Ces ajustements traduisent la volonté du Sénat de distinguer les véritables leviers de redressement budgétaire des mesures jugées accessoires ou contre-productives.
Une navette parlementaire sous haute tension
Le plan sénatorial entre dans une phase politique délicate. L’Assemblée nationale, profondément fragmentée, n’a pas pu achever l’examen du texte dans le délai constitutionnel de 20 jours. Le Sénat examine désormais le projet du 19 au 25 novembre, pour un vote prévu le 26. Une commission mixte paritaire devra ensuite tenter de rapprocher les positions des deux chambres.
L’équilibre politique est fragile : la majorité sénatoriale est stable, mais l’Assemblée est divisée entre un Nouveau Front populaire éclaté, une majorité présidentielle affaiblie, et un Rassemblement national influent. Les précédents, notamment l’échec de la CMP de 2024 suivi d’une motion de censure, rappellent le risque élevé d’échec de la procédure.
Le gouvernement s’est engagé à ne pas utiliser l’article 49.3 pour faire adopter le texte sans vote. Il appelle à un compromis, tout en alertant sur l’impératif de maîtriser la dette publique.
Une pression européenne en toile de fond
Au-delà du cadre national, les exigences européennes pèsent sur les choix budgétaires. Le déficit public français atteint environ 5 % du PIB en 2025, le plus élevé de la zone euro. Les règles budgétaires européennes imposent une trajectoire vers 4,7 % dès 2026. Le gouvernement insiste sur la nécessité d’agir dès maintenant, faute de quoi des efforts plus lourds devront être consentis à l’avenir.

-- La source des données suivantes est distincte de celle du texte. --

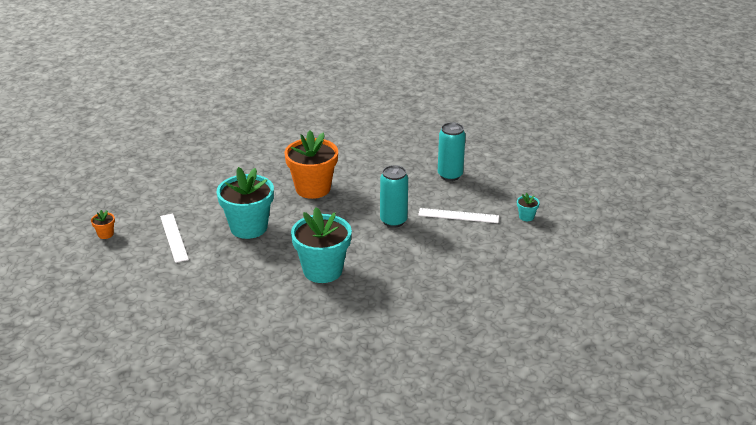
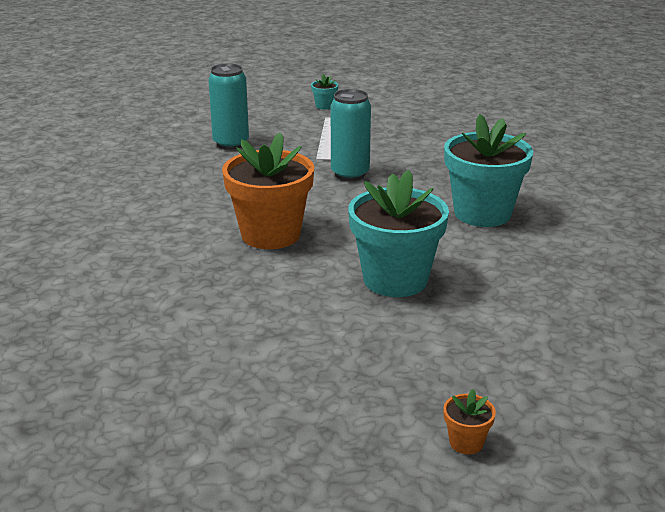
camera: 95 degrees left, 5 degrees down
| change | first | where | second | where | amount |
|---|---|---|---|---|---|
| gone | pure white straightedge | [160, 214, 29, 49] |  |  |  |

Sur le fond, les déséquilibres actuels sont davantage liés à une insuffisance de recettes qu’à une explosion des dépenses. Les exonérations de cotisations sociales non compensées ont généré un manque à gagner de 18 milliards d’euros entre 2018 et 2023. En 2024, les exemptions ont représenté à elles seules une perte nette de 14,6 milliards. En parallèle, les dépenses de santé et de retraite restent stables ou en légère progression relative depuis 2010.
La Cour des comptes a par ailleurs souligné le caractère optimiste des hypothèses de croissance utilisées dans le PLFSS 2026. Un moindre dynamisme économique pourrait rendre les déficits encore plus lourds que prévu, renforçant l’urgence d’une réponse budgétaire crédible.
Une stabilisation budgétaire sans transformation du système
Le plan du Sénat s’inscrit dans une logique de stabilisation à court terme des finances sociales. En restaurant le gel des prestations, en réactivant la réforme des retraites et en renforçant la fiscalité du capital, il vise à contenir le déficit dans des proportions jugées acceptables.
Mais ce redressement ne s’accompagne pas de réforme structurelle du financement ou de l’organisation du système de soin. Les critiques sur l’Ondam, la suppression du programme France Santé, et l’absence de réflexion sur les recettes laissent en suspens les questions de fond. La trajectoire des comptes sociaux reste exposée aux aléas politiques et économiques.
Dans les jours à venir, la commission mixte paritaire devra tenter de rapprocher deux visions divergentes. Le Parlement français est-il encore capable de produire un compromis durable, ou la fragmentation politique continuera-t-elle de fragiliser la protection sociale ? La réponse se dessinera dans les débats à venir.